Restate the listing below word for word, and leave its pictures behind.

**The data**
──────────────────────────────

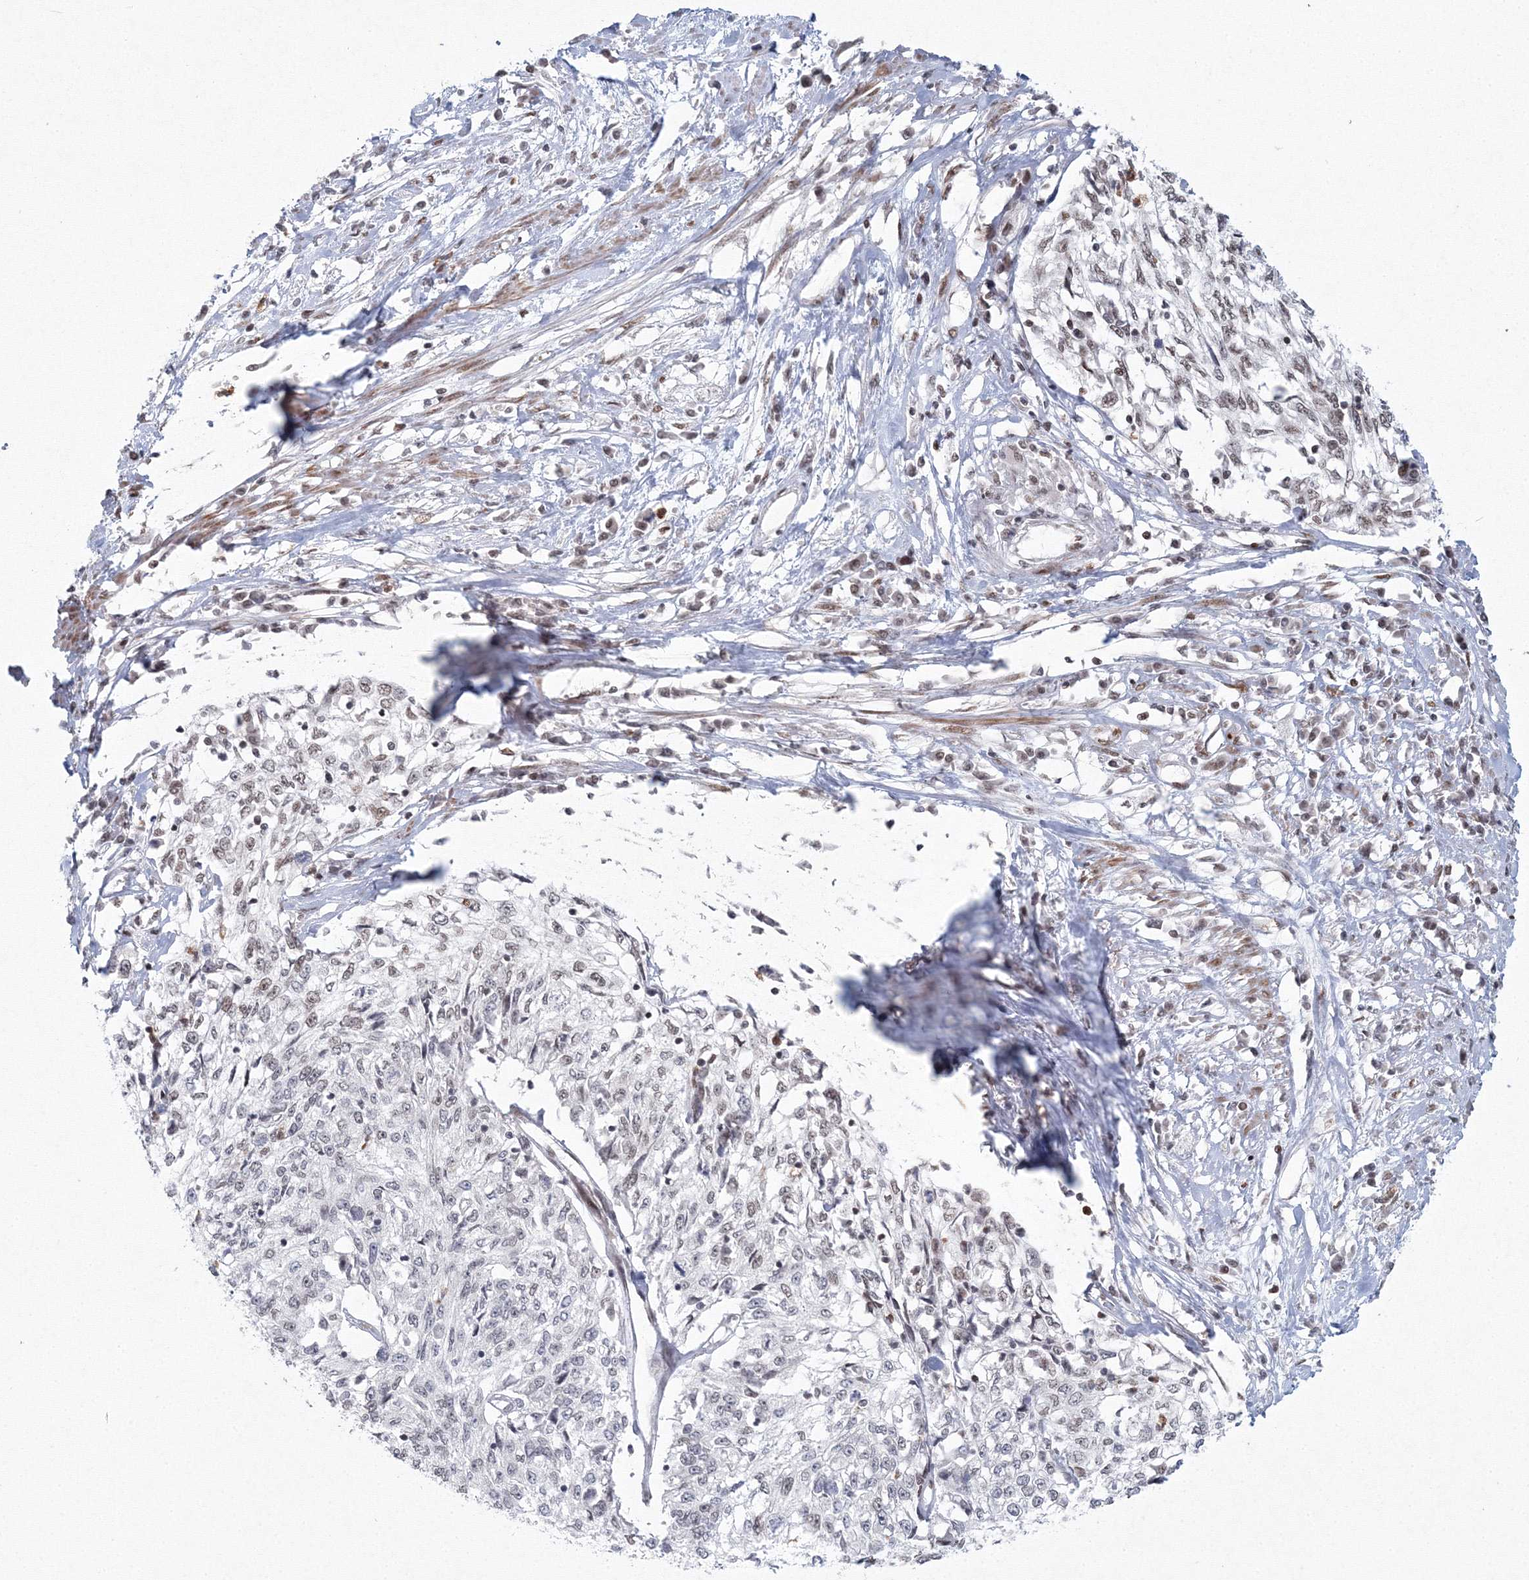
{"staining": {"intensity": "weak", "quantity": "<25%", "location": "nuclear"}, "tissue": "cervical cancer", "cell_type": "Tumor cells", "image_type": "cancer", "snomed": [{"axis": "morphology", "description": "Squamous cell carcinoma, NOS"}, {"axis": "topography", "description": "Cervix"}], "caption": "Cervical cancer (squamous cell carcinoma) was stained to show a protein in brown. There is no significant staining in tumor cells.", "gene": "C3orf33", "patient": {"sex": "female", "age": 57}}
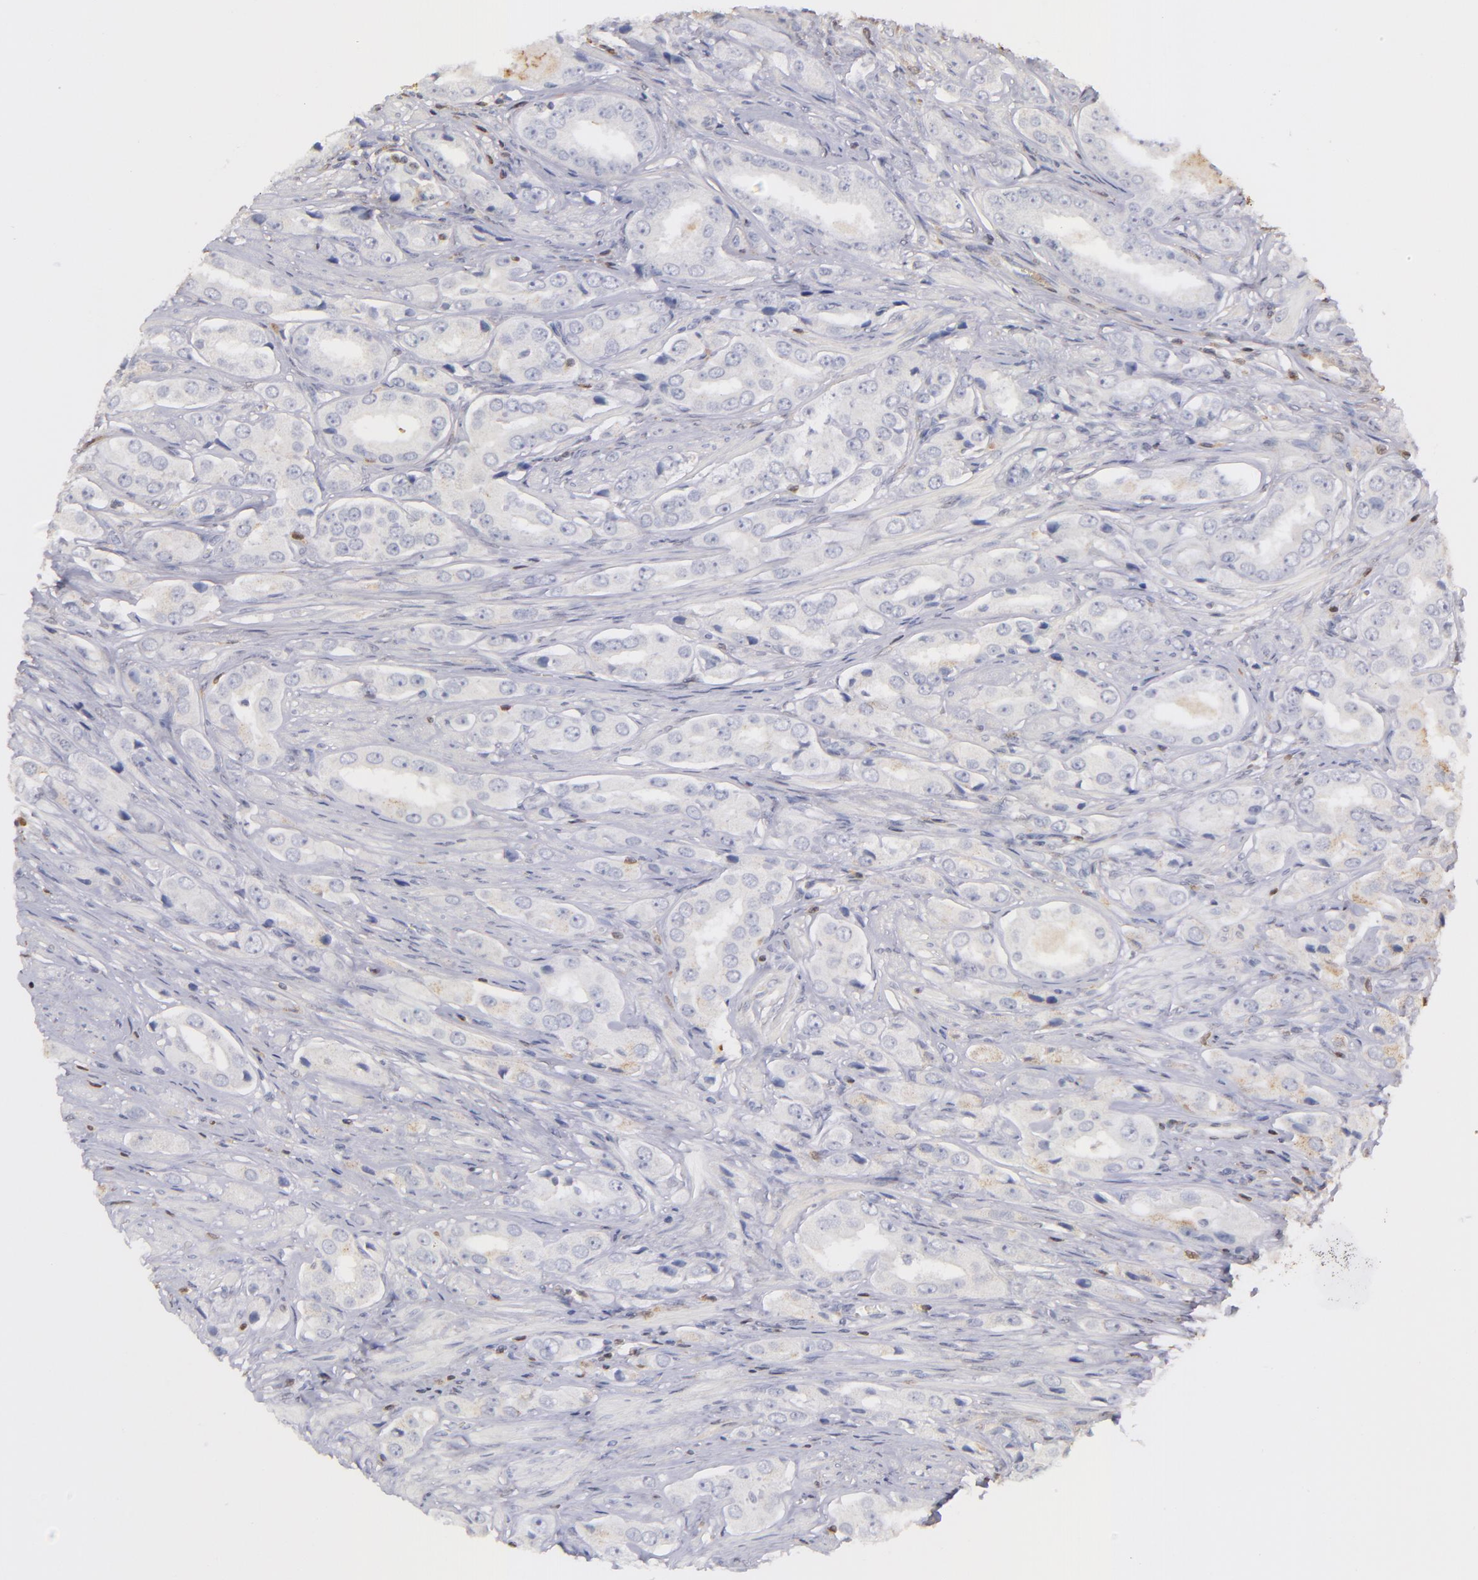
{"staining": {"intensity": "negative", "quantity": "none", "location": "none"}, "tissue": "prostate cancer", "cell_type": "Tumor cells", "image_type": "cancer", "snomed": [{"axis": "morphology", "description": "Adenocarcinoma, Medium grade"}, {"axis": "topography", "description": "Prostate"}], "caption": "This micrograph is of prostate medium-grade adenocarcinoma stained with immunohistochemistry to label a protein in brown with the nuclei are counter-stained blue. There is no expression in tumor cells. (Stains: DAB (3,3'-diaminobenzidine) immunohistochemistry (IHC) with hematoxylin counter stain, Microscopy: brightfield microscopy at high magnification).", "gene": "S100A2", "patient": {"sex": "male", "age": 53}}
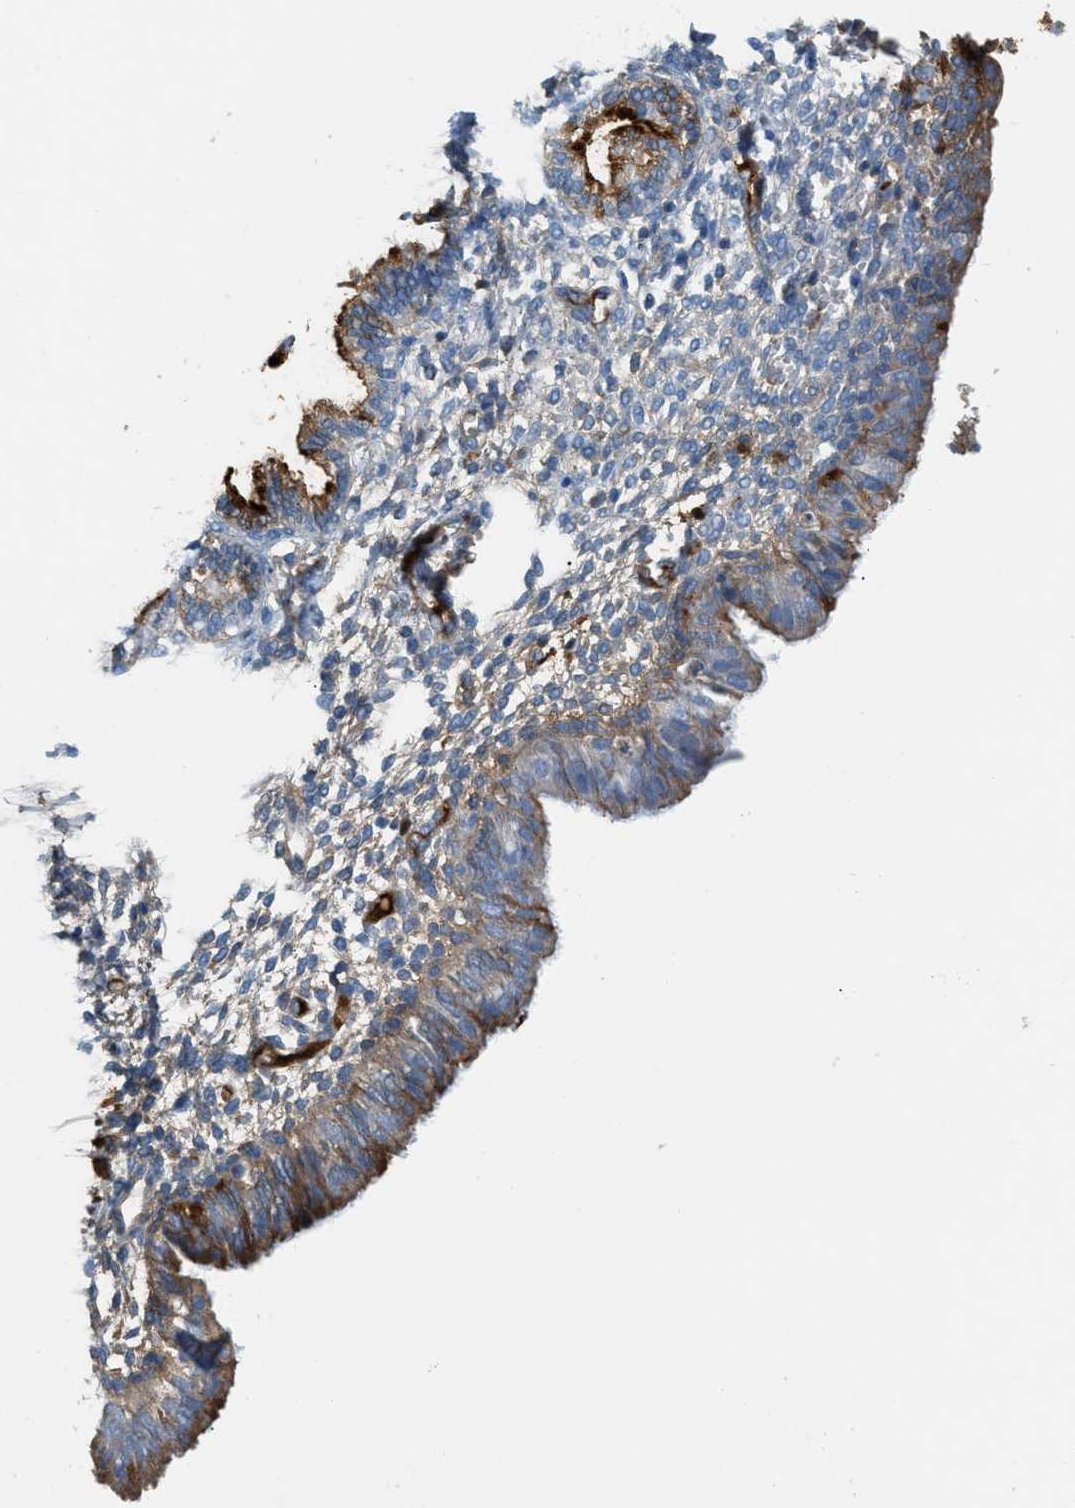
{"staining": {"intensity": "weak", "quantity": "<25%", "location": "cytoplasmic/membranous"}, "tissue": "endometrium", "cell_type": "Cells in endometrial stroma", "image_type": "normal", "snomed": [{"axis": "morphology", "description": "Normal tissue, NOS"}, {"axis": "topography", "description": "Endometrium"}], "caption": "Human endometrium stained for a protein using IHC reveals no positivity in cells in endometrial stroma.", "gene": "CFI", "patient": {"sex": "female", "age": 61}}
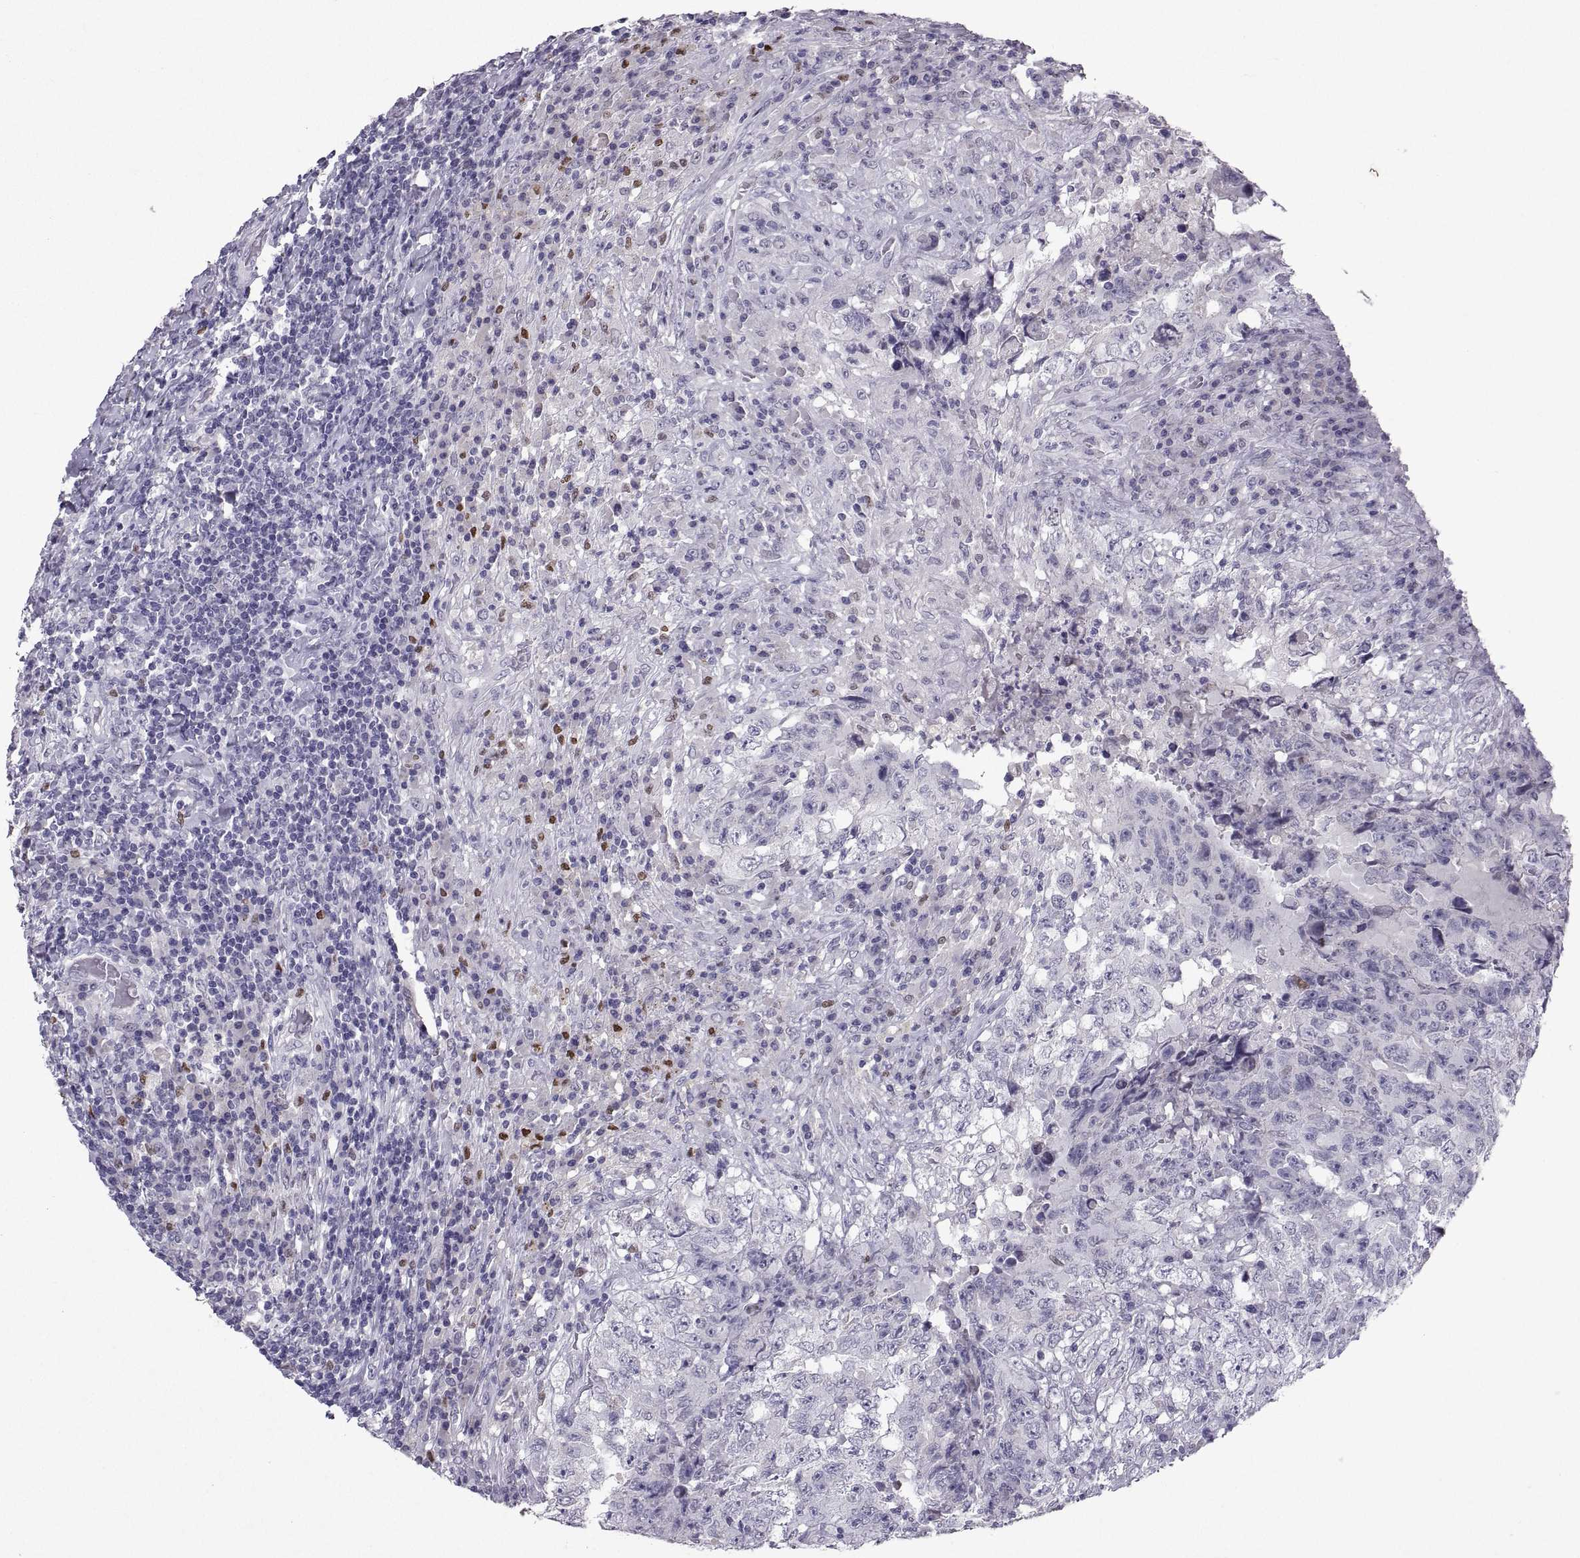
{"staining": {"intensity": "negative", "quantity": "none", "location": "none"}, "tissue": "testis cancer", "cell_type": "Tumor cells", "image_type": "cancer", "snomed": [{"axis": "morphology", "description": "Necrosis, NOS"}, {"axis": "morphology", "description": "Carcinoma, Embryonal, NOS"}, {"axis": "topography", "description": "Testis"}], "caption": "This is an immunohistochemistry (IHC) histopathology image of human testis cancer. There is no expression in tumor cells.", "gene": "SOX21", "patient": {"sex": "male", "age": 19}}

──────────────────────────────

**The answer**
{"staining": {"intensity": "weak", "quantity": "<25%", "location": "nuclear"}, "tissue": "cervical cancer", "cell_type": "Tumor cells", "image_type": "cancer", "snomed": [{"axis": "morphology", "description": "Squamous cell carcinoma, NOS"}, {"axis": "topography", "description": "Cervix"}], "caption": "Cervical cancer (squamous cell carcinoma) was stained to show a protein in brown. There is no significant staining in tumor cells.", "gene": "C3orf33", "patient": {"sex": "female", "age": 57}}
{"staining": {"intensity": "negative", "quantity": "none", "location": "none"}, "tissue": "prostate cancer", "cell_type": "Tumor cells", "image_type": "cancer", "snomed": [{"axis": "morphology", "description": "Adenocarcinoma, Medium grade"}, {"axis": "topography", "description": "Prostate"}], "caption": "This micrograph is of prostate medium-grade adenocarcinoma stained with immunohistochemistry to label a protein in brown with the nuclei are counter-stained blue. There is no expression in tumor cells. (Stains: DAB (3,3'-diaminobenzidine) immunohistochemistry (IHC) with hematoxylin counter stain, Microscopy: brightfield microscopy at high magnification).", "gene": "S100A2", "patient": {"sex": "male", "age": 53}}
{"staining": {"intensity": "weak", "quantity": "<25%", "location": "cytoplasmic/membranous"}, "tissue": "endometrium", "cell_type": "Cells in endometrial stroma", "image_type": "normal", "snomed": [{"axis": "morphology", "description": "Normal tissue, NOS"}, {"axis": "topography", "description": "Endometrium"}], "caption": "Human endometrium stained for a protein using IHC reveals no positivity in cells in endometrial stroma.", "gene": "CFI", "patient": {"sex": "female", "age": 61}}
{"staining": {"intensity": "negative", "quantity": "none", "location": "none"}, "tissue": "testis cancer", "cell_type": "Tumor cells", "image_type": "cancer", "snomed": [{"axis": "morphology", "description": "Necrosis, NOS"}, {"axis": "morphology", "description": "Carcinoma, Embryonal, NOS"}, {"axis": "topography", "description": "Testis"}], "caption": "This is an immunohistochemistry (IHC) histopathology image of human testis cancer. There is no expression in tumor cells.", "gene": "SOX21", "patient": {"sex": "male", "age": 19}}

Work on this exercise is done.